▸ **Work task**: Tally how many lines of these entries hold the string "Filia". Return the number alone.

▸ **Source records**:

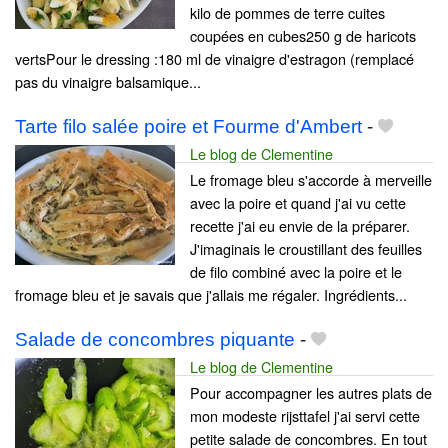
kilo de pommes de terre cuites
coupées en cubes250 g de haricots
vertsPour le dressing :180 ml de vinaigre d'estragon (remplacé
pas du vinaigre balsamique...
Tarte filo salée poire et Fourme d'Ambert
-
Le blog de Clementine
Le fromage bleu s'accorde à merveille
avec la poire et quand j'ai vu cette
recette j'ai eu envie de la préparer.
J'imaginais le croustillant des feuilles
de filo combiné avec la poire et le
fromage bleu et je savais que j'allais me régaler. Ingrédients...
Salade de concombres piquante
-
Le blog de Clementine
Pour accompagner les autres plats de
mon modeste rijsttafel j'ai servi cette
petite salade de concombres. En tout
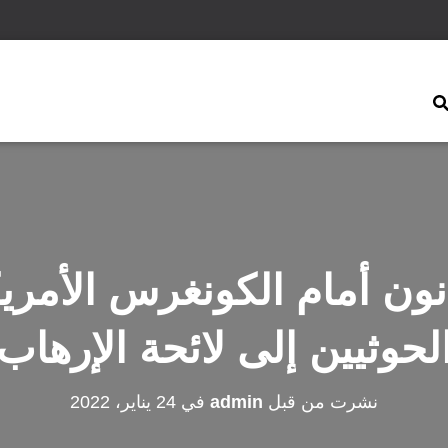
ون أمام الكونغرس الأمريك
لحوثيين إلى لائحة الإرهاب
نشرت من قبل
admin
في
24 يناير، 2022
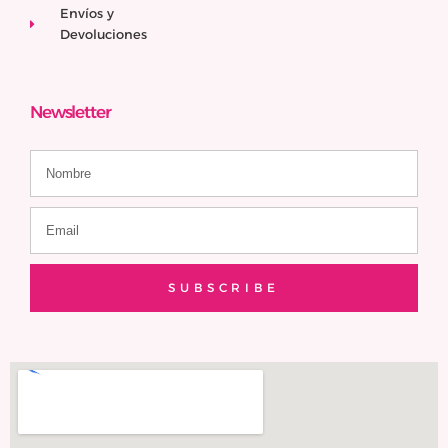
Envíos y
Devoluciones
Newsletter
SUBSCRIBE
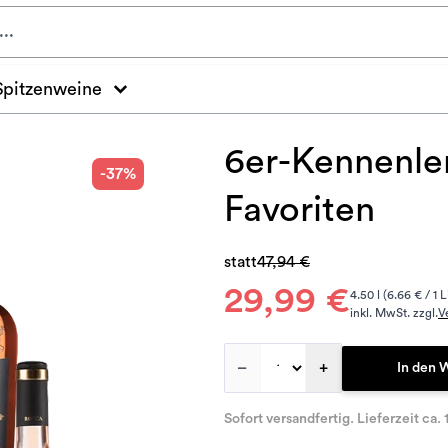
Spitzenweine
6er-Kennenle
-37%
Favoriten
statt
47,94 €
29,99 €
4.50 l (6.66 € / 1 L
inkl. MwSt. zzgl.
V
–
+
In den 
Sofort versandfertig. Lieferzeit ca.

---

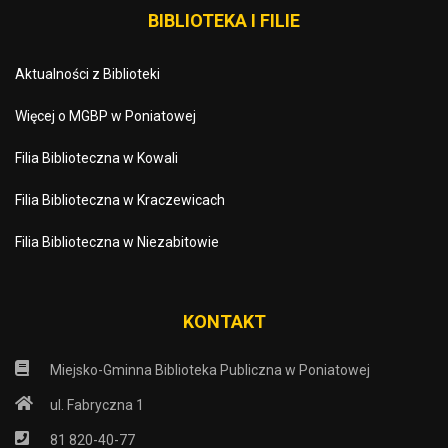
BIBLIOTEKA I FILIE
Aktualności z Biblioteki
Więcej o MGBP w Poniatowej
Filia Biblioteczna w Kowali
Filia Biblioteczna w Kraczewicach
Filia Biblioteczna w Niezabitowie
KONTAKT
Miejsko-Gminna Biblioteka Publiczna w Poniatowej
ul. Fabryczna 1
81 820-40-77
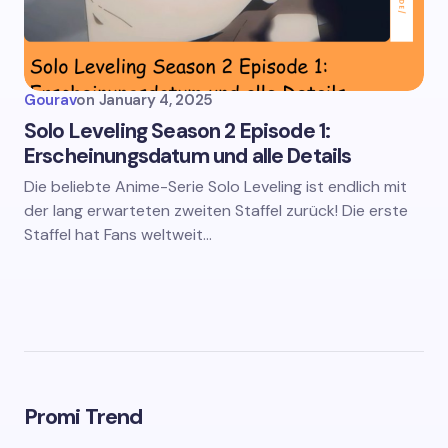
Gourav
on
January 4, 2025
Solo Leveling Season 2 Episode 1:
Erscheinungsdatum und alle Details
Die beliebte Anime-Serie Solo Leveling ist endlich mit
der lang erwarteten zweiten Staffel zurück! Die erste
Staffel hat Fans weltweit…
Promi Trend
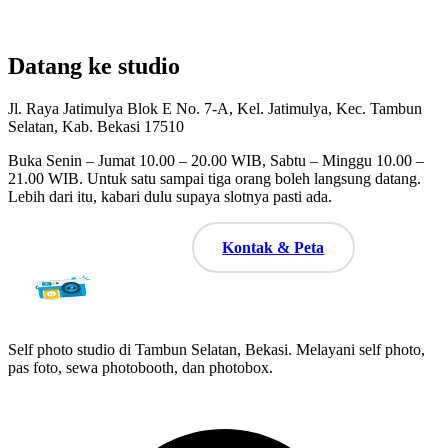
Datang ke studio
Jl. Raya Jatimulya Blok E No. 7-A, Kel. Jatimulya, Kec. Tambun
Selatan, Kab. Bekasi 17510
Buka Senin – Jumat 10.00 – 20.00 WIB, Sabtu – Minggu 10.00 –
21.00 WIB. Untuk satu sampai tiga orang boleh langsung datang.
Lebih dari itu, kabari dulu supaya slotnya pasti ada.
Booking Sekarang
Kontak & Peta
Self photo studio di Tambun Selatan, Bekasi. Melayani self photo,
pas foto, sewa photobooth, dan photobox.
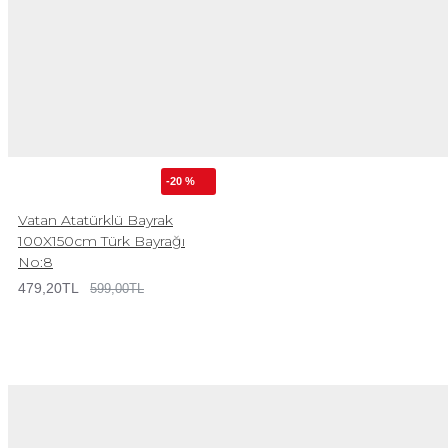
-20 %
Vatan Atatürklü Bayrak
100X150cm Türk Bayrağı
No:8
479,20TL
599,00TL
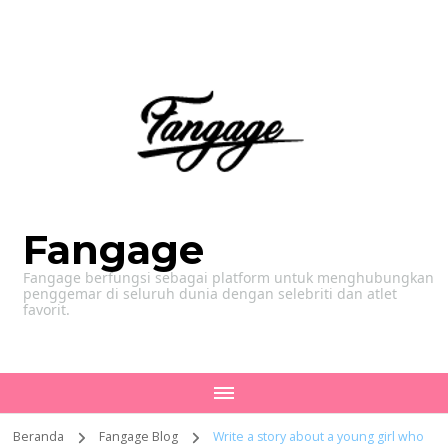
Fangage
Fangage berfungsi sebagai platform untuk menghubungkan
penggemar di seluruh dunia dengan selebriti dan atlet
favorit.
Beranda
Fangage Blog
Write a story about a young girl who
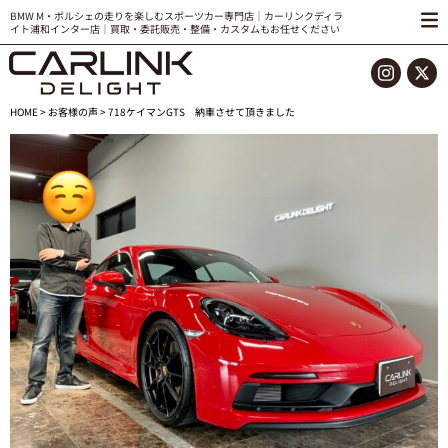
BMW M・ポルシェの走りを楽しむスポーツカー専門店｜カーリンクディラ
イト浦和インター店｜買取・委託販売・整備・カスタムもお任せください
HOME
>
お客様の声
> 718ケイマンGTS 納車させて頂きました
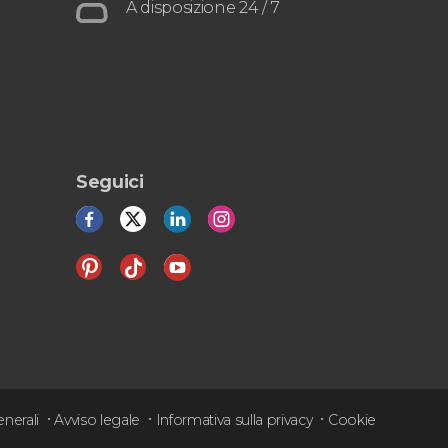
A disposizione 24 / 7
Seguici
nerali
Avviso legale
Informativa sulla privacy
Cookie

▸ **Solution to this exercise**: 3